WORK ITEM>
The answer must be every line of the records below that holds the word "concours".

RECORDED DATA>

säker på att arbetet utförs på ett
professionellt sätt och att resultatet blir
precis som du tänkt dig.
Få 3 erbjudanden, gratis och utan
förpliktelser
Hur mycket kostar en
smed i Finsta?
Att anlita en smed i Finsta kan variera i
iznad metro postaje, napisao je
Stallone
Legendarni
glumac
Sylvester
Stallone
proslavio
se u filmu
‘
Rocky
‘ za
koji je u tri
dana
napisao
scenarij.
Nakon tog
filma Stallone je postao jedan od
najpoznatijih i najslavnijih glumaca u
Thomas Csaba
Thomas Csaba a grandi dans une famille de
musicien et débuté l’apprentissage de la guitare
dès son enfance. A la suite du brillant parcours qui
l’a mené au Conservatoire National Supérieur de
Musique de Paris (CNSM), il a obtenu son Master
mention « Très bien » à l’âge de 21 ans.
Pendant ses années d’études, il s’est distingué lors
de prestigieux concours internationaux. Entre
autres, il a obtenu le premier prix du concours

...

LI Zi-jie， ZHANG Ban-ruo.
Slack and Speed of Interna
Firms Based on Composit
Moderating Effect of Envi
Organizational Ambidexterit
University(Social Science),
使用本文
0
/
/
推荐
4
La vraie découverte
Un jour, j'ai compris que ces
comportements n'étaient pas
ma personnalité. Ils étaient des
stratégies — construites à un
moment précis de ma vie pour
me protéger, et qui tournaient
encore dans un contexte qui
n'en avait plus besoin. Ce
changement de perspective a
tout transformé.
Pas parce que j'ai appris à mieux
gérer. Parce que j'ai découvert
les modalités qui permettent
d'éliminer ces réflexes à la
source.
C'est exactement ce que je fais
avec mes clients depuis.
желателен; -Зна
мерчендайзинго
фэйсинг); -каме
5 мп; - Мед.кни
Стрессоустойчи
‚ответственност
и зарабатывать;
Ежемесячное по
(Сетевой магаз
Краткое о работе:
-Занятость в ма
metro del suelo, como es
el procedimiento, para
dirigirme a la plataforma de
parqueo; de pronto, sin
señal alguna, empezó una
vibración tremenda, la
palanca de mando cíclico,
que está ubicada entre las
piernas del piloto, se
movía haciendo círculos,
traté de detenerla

RESPONSE BOX>
de prestigieux concours internationaux. Entre
autres, il a obtenu le premier prix du concours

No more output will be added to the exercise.